Step 1

Survey A asked 1000 people how they liked the new movie Avengers: Endgame and \(\displaystyle{88}\%\) said they did enjoy it.

Survey B also concluded that \(\displaystyle{82}\%\) of people liked the move but they asked 1600 total moviegoers.

Which of the following is true about this comparison?

Answer:

The confidence interval is smaller for Survey B.

Explanation:

From the Standard Normal Table, the z* value for \(\displaystyle{95}\%\) level is 1.96.

Step 2

The \(\displaystyle{95}\%\) confidence interval for survey A is below:

Sample statistic \(\displaystyle\pm{M}{E}=\hat{{{p}}}\pm{z}\cdot\sqrt{{{\frac{{\hat{{{p}}}{\left({1}-\hat{{{p}}}\right)}}}{{{n}}}}}}\)

\(\displaystyle={0.88}\pm{1.96}\times\sqrt{{{\frac{{{0.88}\times{\left({1}-{0.88}\right)}}}{{{1000}}}}}}\)

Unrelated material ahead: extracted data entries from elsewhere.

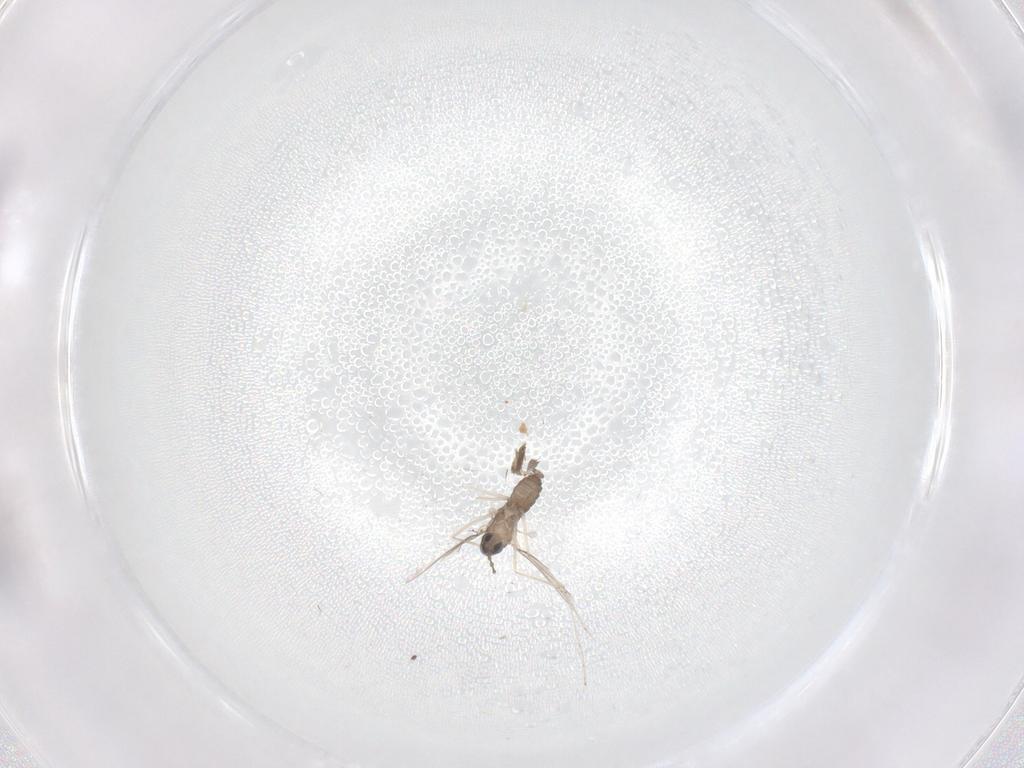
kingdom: Animalia
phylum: Arthropoda
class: Insecta
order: Diptera
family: Cecidomyiidae
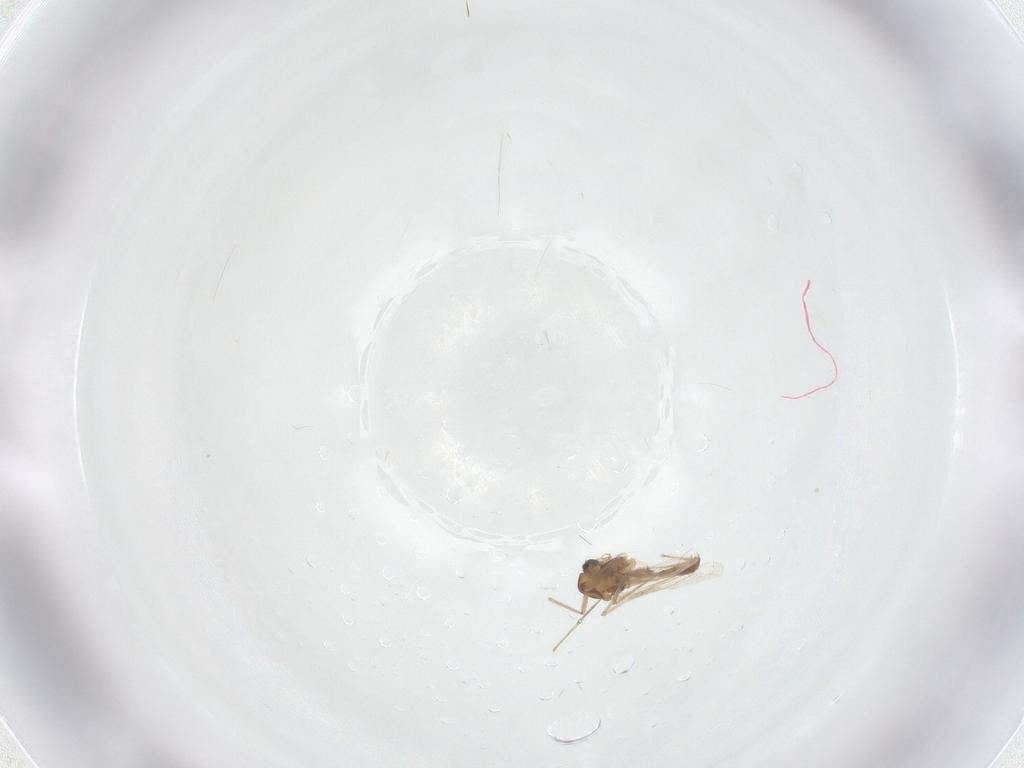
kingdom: Animalia
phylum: Arthropoda
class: Insecta
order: Diptera
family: Chironomidae
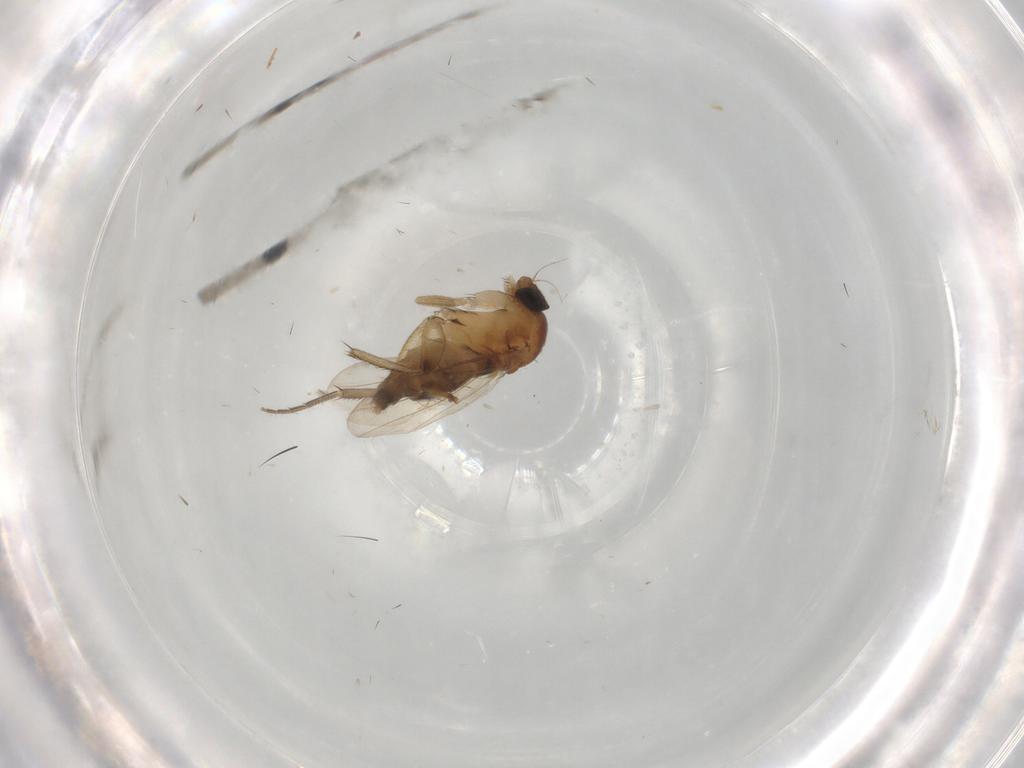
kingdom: Animalia
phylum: Arthropoda
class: Insecta
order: Diptera
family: Phoridae
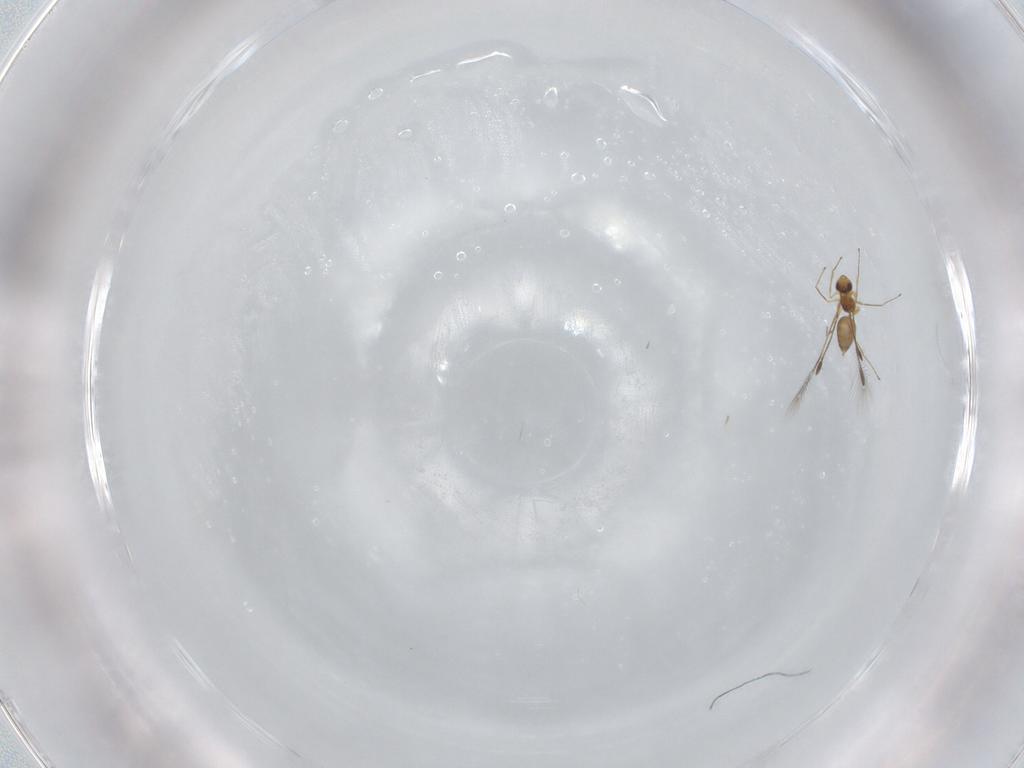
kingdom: Animalia
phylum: Arthropoda
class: Insecta
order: Hymenoptera
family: Mymaridae
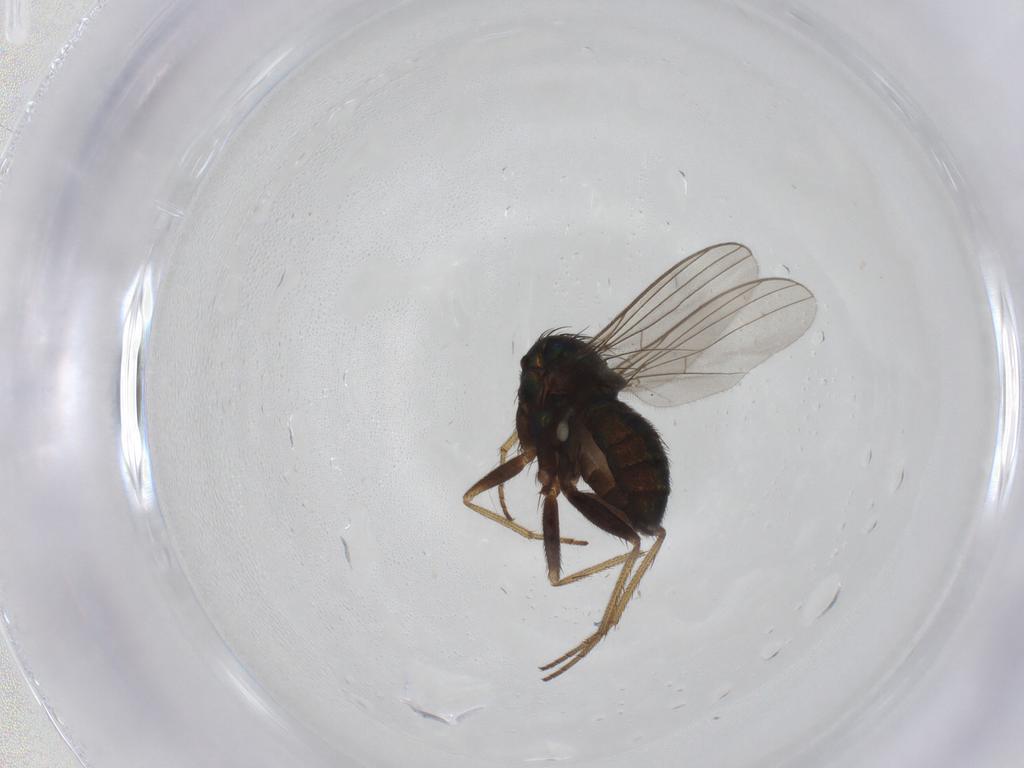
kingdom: Animalia
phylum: Arthropoda
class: Insecta
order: Diptera
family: Dolichopodidae
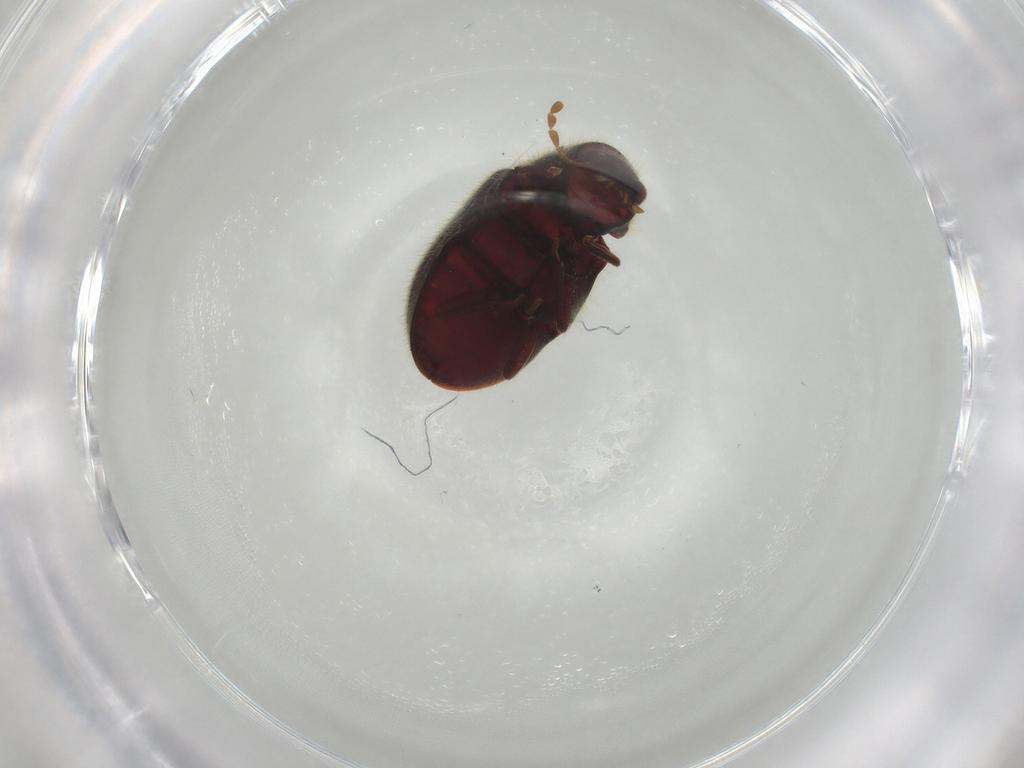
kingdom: Animalia
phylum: Arthropoda
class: Insecta
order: Coleoptera
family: Ptinidae
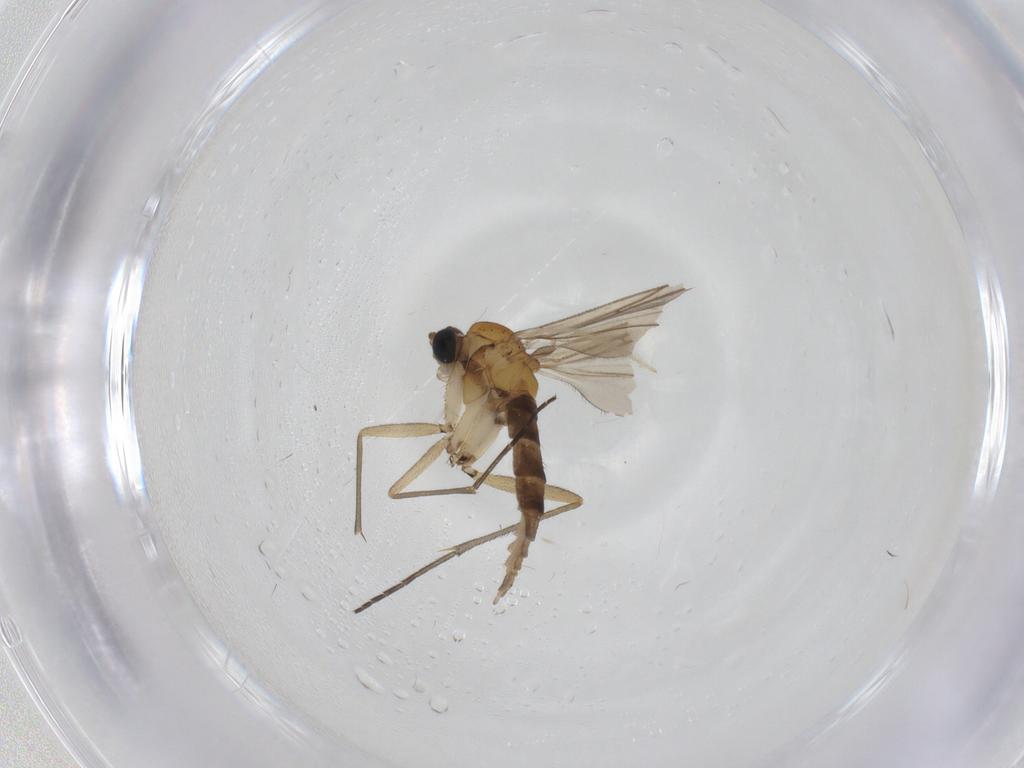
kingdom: Animalia
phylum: Arthropoda
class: Insecta
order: Diptera
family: Sciaridae
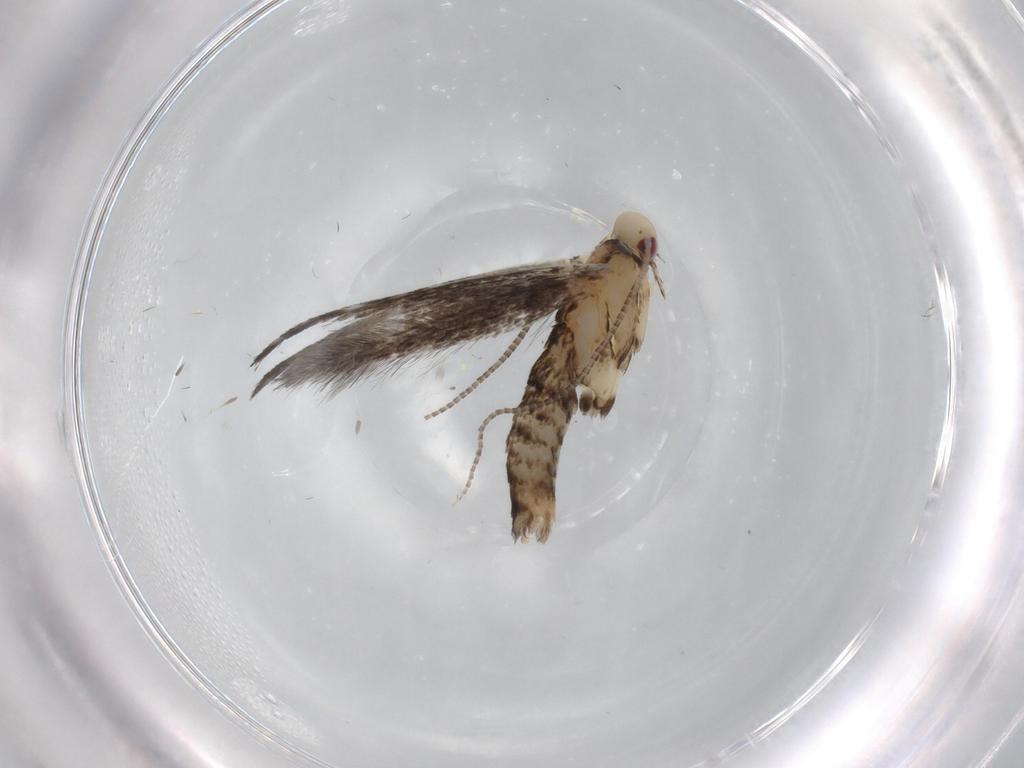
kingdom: Animalia
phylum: Arthropoda
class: Insecta
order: Lepidoptera
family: Gracillariidae
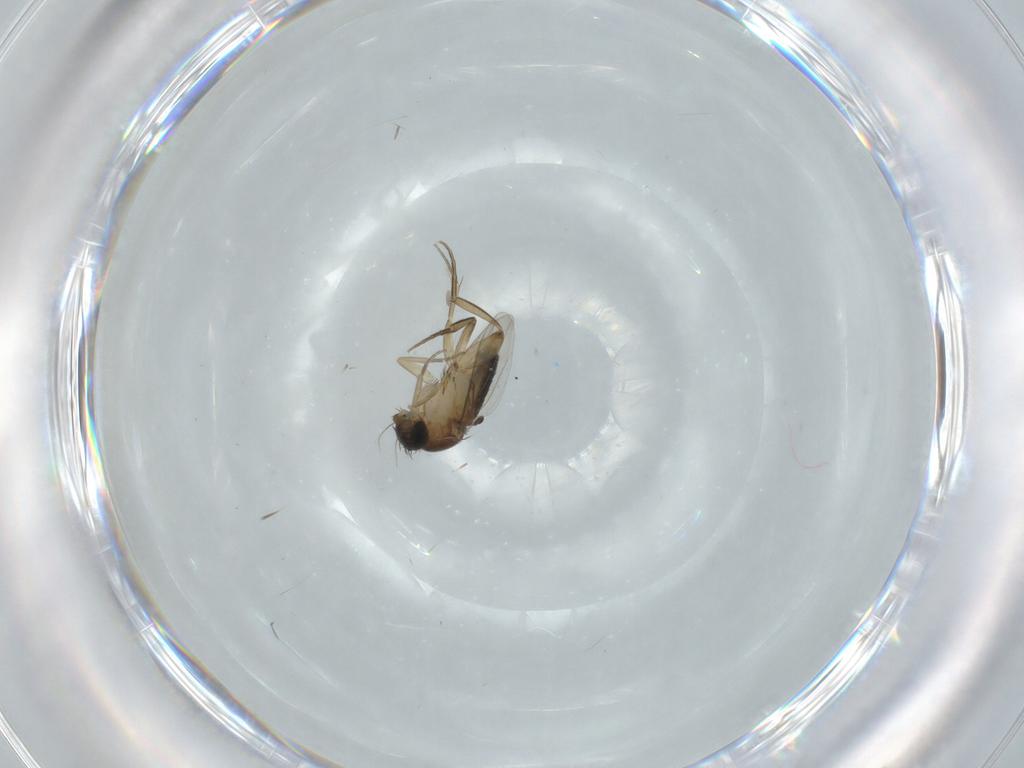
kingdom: Animalia
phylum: Arthropoda
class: Insecta
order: Diptera
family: Phoridae
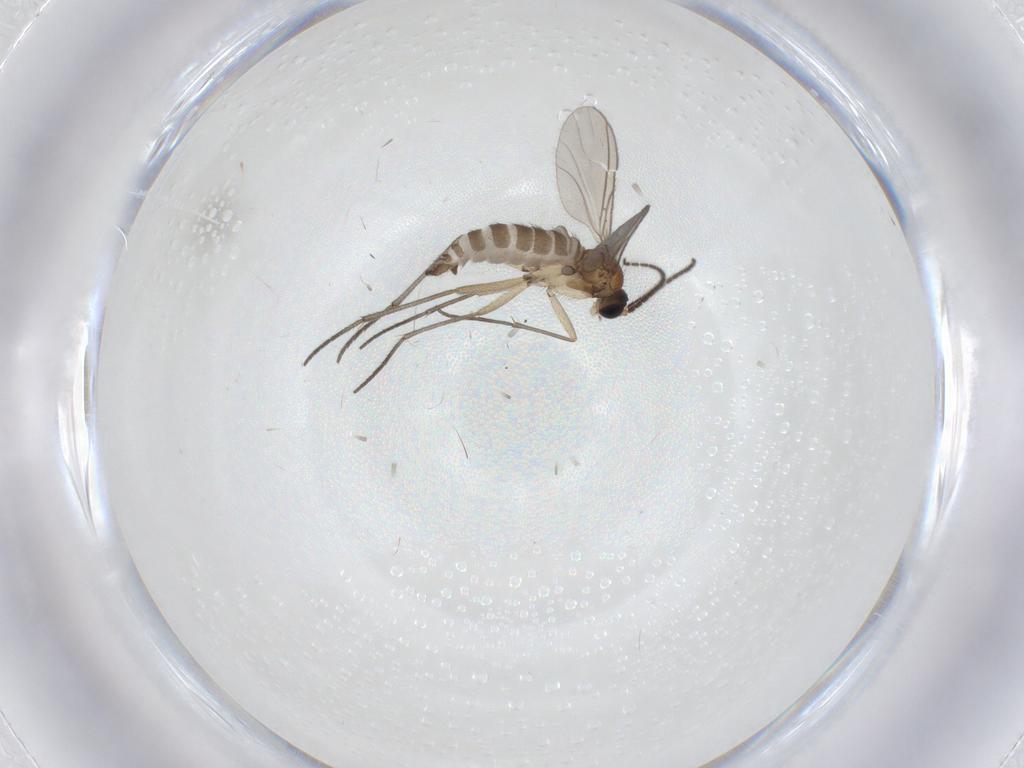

\(\displaystyle={0.88}\pm{\left({1.96}\times{0.0103}\right)}\)

\(\displaystyle={0.88}\pm{0.0201}\)

\(\displaystyle={\left({0.8599},{0.9001}\right)}\)

Thus, the \(\displaystyle{95}\%\) confidence interval for survey A is (0.8599, 0.9001)

The \(\displaystyle{95}\%\) confidence interval for survey B is below:

Sample statistic \(\displaystyle\pm{M}{E}=\hat{{{p}}}\pm{z}\cdot\sqrt{{{\frac{{\hat{{{p}}}{\left({1}-\hat{{{p}}}\right)}}}{{{n}}}}}}\)

\(\displaystyle={0.82}\pm{1.96}\times\sqrt{{{\frac{{{0.82}\times{\left({1}-{0.82}\right)}}}{{{1600}}}}}}\)

\(\displaystyle={0.82}\pm{\left({1.96}\times{0.0096}\right)}\)

\(\displaystyle={0.82}\pm{0.0188}\)

\(\displaystyle={\left({0.8012},{0.8388}\right)}\)

Thus, the \(\displaystyle{95}\%\) confidence interval for survey B is (0.8012, 0.8388)

Answer:

The confidence interval is smaller for Survey B.